**Exercise directions**
Retype the thesis film essay from "You would think" up to and including "decided to do two.".

**Source extract**
☆ ☆ ☆
You would think that producing one thesis film in a semester is more than enough work for a senior cinema and photography major who keeps up her grades, organizes the LGBT educational ZAP! panels, volunteers for the Advocacy Center and has the tiniest social life in the universe. Anymore would be overkill, right? Well, I’m the masochist who decided to do two.

The senior film thesis course is an intense four-credit class (which in reality should be eight credits) during which you produce a film, either by yourself or in a group that is to represent the culmination of your studies in the Ithaca College cinema program. There is no restriction on length, medium or content. The silver screen is the canvas, and the camera, your paint.

Upon starting the semester, I had no intent in creating two films. Over the summer I had signed on to co-produce and DP (be the director of photography) a dark, medieval comedy entitled “Damsel.” When the semester began, so did the intense production meetings. While I was thoroughly immersed in the project, and enjoyed working with my two other producers, “Damsel” didn’t really feel like my project. As a cinematographer, you are handed a script, and you collaborate with the director about how he or she envisions the plot will visually play out. It is a job that requires you to think on your feet, and feel how the story will look. I was engrossed in “Damsel,” but I wanted to have a project that was both a personal statement of myself as an individual, and a representation of my skills as a filmmaker.

I didn’t realize this second project would develop in the form of a documentary. While I was turning idea after idea over in my head I visited my photography professor. I had worked with her over the summer on a personal project of hers during which we combed through and scanned dozens of photographs her father had taken in the 1950’s. In revisiting her family’s past, I wondered more and more about my own.
☆ ☆ ☆
**Dataset excerpts**
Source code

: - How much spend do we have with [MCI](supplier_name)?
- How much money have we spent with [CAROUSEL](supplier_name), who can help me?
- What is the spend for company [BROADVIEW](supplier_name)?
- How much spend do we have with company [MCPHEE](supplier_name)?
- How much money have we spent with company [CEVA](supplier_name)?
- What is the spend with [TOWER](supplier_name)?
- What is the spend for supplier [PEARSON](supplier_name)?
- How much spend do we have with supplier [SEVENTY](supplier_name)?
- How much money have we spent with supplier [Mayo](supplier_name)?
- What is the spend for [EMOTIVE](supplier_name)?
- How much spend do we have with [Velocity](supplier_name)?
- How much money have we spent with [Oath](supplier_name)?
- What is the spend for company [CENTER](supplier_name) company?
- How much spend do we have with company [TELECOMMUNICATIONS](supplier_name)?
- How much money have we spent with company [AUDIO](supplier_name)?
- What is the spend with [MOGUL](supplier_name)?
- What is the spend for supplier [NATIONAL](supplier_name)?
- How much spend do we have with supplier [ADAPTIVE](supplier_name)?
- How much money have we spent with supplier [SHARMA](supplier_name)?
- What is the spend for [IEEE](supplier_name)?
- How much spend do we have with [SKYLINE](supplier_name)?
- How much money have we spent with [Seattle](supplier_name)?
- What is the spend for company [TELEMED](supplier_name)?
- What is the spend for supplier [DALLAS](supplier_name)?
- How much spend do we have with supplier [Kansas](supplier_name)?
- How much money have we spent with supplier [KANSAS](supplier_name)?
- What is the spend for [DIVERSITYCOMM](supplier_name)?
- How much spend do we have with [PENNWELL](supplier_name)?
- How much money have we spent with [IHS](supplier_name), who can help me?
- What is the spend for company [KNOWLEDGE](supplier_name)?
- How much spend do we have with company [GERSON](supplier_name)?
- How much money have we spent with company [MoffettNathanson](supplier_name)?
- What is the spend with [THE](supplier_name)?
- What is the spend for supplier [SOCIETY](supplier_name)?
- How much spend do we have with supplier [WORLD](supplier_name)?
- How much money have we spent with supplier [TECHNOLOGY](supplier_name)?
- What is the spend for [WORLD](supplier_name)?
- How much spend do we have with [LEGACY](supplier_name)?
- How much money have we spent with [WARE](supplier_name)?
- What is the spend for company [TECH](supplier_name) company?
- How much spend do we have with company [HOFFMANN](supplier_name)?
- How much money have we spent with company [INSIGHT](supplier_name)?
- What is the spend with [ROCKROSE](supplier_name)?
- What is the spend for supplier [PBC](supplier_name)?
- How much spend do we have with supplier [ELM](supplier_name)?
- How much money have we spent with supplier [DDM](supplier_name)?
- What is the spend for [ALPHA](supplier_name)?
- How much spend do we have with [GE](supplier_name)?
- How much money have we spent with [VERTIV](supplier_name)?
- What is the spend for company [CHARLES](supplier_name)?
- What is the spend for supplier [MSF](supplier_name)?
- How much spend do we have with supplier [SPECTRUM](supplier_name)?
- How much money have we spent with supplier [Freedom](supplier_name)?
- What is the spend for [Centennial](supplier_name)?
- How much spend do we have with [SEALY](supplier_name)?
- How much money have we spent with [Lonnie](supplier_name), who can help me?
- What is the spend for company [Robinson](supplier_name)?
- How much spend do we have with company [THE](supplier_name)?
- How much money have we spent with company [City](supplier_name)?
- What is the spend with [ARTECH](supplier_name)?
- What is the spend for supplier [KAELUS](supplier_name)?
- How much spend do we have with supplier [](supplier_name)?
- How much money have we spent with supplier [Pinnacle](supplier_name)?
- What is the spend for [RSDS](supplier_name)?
☆ ☆ ☆
**Output for this exercise**
You would think that producing one thesis film in a semester is more than enough work for a senior cinema and photography major who keeps up her grades, organizes the LGBT educational ZAP! panels, volunteers for the Advocacy Center and has the tiniest social life in the universe. Anymore would be overkill, right? Well, I’m the masochist who decided to do two.